Records supplied below:

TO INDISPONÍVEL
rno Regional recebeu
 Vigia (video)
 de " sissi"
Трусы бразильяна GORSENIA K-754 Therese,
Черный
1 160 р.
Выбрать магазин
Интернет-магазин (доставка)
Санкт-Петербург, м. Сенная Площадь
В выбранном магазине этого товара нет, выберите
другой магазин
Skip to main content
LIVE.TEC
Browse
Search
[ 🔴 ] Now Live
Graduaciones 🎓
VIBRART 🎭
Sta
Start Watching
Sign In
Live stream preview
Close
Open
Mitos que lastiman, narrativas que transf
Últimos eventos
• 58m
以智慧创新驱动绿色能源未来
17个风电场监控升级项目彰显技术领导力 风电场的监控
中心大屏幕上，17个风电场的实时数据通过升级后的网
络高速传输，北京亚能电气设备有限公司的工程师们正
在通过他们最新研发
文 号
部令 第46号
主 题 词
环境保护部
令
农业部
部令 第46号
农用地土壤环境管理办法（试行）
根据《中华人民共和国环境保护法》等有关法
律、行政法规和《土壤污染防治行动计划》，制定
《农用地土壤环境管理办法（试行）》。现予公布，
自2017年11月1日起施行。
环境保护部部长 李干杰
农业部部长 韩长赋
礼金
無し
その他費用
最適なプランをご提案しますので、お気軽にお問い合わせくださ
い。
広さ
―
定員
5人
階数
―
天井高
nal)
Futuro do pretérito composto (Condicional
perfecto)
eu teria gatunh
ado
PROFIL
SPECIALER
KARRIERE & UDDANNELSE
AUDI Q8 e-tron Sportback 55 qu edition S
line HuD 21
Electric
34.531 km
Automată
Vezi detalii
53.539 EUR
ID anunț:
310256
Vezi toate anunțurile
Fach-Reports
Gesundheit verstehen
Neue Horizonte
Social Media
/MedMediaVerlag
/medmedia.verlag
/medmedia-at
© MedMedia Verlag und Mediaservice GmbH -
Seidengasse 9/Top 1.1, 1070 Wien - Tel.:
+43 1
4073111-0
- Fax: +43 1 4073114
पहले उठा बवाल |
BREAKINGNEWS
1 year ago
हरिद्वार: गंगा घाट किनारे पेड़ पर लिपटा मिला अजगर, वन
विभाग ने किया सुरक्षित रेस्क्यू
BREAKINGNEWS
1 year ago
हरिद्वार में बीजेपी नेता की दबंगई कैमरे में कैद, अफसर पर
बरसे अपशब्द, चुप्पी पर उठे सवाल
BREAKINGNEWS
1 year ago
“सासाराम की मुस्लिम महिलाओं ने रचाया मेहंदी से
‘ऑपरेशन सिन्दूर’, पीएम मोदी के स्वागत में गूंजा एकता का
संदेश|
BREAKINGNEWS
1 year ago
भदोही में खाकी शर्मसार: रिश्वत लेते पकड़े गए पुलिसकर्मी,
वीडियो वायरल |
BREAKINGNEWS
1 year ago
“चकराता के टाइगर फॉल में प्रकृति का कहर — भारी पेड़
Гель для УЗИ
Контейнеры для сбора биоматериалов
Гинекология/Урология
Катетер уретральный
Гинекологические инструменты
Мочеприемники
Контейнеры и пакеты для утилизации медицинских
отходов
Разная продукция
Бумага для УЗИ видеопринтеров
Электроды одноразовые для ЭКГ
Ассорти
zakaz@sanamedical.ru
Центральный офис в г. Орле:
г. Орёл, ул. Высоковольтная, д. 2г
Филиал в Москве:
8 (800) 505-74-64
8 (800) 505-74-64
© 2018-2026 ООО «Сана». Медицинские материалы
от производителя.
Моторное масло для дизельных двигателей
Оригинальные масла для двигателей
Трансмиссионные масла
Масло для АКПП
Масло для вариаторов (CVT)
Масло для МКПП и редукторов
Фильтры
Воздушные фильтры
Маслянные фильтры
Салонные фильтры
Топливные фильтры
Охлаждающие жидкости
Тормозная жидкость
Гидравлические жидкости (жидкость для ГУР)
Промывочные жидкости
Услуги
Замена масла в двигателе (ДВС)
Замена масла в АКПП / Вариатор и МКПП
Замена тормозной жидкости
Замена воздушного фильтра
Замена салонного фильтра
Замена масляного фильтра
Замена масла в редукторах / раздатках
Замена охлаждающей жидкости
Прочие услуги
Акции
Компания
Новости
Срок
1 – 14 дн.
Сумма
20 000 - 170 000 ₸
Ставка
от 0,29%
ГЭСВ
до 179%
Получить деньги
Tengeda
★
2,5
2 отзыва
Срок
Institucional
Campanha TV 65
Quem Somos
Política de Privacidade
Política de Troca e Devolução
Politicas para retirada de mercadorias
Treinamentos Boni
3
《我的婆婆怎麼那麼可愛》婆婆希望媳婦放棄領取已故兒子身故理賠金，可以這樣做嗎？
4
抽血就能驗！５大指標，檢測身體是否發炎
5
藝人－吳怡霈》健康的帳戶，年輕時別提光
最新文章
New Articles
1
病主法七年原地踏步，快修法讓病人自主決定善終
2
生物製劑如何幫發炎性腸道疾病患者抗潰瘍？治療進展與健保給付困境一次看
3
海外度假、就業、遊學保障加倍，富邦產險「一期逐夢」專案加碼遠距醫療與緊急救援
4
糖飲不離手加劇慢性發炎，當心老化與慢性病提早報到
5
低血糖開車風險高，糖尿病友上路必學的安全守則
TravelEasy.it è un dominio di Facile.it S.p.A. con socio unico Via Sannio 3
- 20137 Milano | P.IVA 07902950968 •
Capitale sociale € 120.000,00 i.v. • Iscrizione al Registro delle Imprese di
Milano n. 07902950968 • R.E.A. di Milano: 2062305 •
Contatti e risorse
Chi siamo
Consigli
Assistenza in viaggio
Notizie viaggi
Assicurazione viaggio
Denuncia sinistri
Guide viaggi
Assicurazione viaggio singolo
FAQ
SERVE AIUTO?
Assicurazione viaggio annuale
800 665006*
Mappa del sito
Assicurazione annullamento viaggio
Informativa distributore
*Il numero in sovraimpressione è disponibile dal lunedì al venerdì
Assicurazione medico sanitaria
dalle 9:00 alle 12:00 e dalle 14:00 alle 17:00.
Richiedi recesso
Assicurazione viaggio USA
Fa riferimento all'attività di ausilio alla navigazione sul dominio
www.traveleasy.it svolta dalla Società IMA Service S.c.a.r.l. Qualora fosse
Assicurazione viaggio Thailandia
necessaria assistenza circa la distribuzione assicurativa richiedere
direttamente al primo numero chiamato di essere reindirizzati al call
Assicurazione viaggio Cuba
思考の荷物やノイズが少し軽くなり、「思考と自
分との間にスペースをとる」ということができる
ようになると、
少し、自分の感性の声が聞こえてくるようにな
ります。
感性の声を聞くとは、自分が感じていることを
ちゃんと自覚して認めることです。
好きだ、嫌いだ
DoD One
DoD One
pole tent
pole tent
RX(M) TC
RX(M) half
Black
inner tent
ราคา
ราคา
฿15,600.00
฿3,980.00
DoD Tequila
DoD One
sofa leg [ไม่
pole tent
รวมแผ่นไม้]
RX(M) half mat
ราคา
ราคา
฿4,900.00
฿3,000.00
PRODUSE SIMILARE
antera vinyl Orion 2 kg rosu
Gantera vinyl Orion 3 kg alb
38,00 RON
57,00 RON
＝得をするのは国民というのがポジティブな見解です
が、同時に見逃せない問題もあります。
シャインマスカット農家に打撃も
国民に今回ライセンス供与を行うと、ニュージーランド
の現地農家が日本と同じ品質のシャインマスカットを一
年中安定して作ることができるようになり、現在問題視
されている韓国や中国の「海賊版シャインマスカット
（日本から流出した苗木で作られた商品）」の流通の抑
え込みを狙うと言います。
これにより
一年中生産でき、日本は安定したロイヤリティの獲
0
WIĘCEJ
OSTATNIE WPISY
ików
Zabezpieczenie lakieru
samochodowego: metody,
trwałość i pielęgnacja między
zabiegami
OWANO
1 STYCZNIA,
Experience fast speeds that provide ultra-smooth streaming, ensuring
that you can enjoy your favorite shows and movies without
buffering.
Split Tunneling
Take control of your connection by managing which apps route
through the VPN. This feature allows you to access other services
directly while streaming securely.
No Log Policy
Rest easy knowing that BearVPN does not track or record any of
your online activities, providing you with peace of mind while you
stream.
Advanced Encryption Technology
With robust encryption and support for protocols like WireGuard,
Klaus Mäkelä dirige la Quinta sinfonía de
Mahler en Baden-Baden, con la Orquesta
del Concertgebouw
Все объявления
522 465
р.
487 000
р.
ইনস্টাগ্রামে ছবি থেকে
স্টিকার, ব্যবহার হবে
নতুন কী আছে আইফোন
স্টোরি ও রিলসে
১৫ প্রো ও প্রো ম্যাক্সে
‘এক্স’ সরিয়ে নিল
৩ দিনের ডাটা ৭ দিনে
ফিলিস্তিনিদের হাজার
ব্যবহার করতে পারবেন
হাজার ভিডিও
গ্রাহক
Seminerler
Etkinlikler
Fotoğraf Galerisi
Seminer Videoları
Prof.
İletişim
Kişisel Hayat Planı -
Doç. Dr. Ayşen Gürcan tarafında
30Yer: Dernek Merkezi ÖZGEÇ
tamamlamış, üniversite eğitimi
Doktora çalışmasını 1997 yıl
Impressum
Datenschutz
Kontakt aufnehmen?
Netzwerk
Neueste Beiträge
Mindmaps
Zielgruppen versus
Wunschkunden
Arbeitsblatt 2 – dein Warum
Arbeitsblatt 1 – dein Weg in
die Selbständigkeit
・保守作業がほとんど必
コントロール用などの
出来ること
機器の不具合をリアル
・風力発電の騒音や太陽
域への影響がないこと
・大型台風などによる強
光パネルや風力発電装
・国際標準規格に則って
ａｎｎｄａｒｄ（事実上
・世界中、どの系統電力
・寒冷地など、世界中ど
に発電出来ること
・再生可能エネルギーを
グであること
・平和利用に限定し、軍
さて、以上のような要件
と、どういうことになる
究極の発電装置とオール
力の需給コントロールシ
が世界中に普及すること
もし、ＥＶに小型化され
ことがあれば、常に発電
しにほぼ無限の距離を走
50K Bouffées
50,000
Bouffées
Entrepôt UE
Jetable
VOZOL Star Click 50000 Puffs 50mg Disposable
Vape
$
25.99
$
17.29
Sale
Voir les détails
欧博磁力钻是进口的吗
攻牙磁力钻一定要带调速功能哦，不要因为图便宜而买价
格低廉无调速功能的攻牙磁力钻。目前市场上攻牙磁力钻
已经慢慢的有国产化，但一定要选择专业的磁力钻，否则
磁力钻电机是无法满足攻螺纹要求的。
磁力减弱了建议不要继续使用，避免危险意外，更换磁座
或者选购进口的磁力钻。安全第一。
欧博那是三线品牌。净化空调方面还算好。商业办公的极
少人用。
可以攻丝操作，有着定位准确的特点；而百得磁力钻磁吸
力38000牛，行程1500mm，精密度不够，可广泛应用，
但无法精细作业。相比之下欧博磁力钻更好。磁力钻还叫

End of Records supplied.

**Required work**
Up to and including the line that contains "वीडियो वायरल |", output the records above exactly, beginning with their first line.

**Written answer**
TO INDISPONÍVEL
rno Regional recebeu
 Vigia (video)
 de " sissi"
Трусы бразильяна GORSENIA K-754 Therese,
Черный
1 160 р.
Выбрать магазин
Интернет-магазин (доставка)
Санкт-Петербург, м. Сенная Площадь
В выбранном магазине этого товара нет, выберите
другой магазин
Skip to main content
LIVE.TEC
Browse
Search
[ 🔴 ] Now Live
Graduaciones 🎓
VIBRART 🎭
Sta
Start Watching
Sign In
Live stream preview
Close
Open
Mitos que lastiman, narrativas que transf
Últimos eventos
• 58m
以智慧创新驱动绿色能源未来
17个风电场监控升级项目彰显技术领导力 风电场的监控
中心大屏幕上，17个风电场的实时数据通过升级后的网
络高速传输，北京亚能电气设备有限公司的工程师们正
在通过他们最新研发
文 号
部令 第46号
主 题 词
环境保护部
令
农业部
部令 第46号
农用地土壤环境管理办法（试行）
根据《中华人民共和国环境保护法》等有关法
律、行政法规和《土壤污染防治行动计划》，制定
《农用地土壤环境管理办法（试行）》。现予公布，
自2017年11月1日起施行。
环境保护部部长 李干杰
农业部部长 韩长赋
礼金
無し
その他費用
最適なプランをご提案しますので、お気軽にお問い合わせくださ
い。
広さ
―
定員
5人
階数
―
天井高
nal)
Futuro do pretérito composto (Condicional
perfecto)
eu teria gatunh
ado
PROFIL
SPECIALER
KARRIERE & UDDANNELSE
AUDI Q8 e-tron Sportback 55 qu edition S
line HuD 21
Electric
34.531 km
Automată
Vezi detalii
53.539 EUR
ID anunț:
310256
Vezi toate anunțurile
Fach-Reports
Gesundheit verstehen
Neue Horizonte
Social Media
/MedMediaVerlag
/medmedia.verlag
/medmedia-at
© MedMedia Verlag und Mediaservice GmbH -
Seidengasse 9/Top 1.1, 1070 Wien - Tel.:
+43 1
4073111-0
- Fax: +43 1 4073114
पहले उठा बवाल |
BREAKINGNEWS
1 year ago
हरिद्वार: गंगा घाट किनारे पेड़ पर लिपटा मिला अजगर, वन
विभाग ने किया सुरक्षित रेस्क्यू
BREAKINGNEWS
1 year ago
हरिद्वार में बीजेपी नेता की दबंगई कैमरे में कैद, अफसर पर
बरसे अपशब्द, चुप्पी पर उठे सवाल
BREAKINGNEWS
1 year ago
“सासाराम की मुस्लिम महिलाओं ने रचाया मेहंदी से
‘ऑपरेशन सिन्दूर’, पीएम मोदी के स्वागत में गूंजा एकता का
संदेश|
BREAKINGNEWS
1 year ago
भदोही में खाकी शर्मसार: रिश्वत लेते पकड़े गए पुलिसकर्मी,
वीडियो वायरल |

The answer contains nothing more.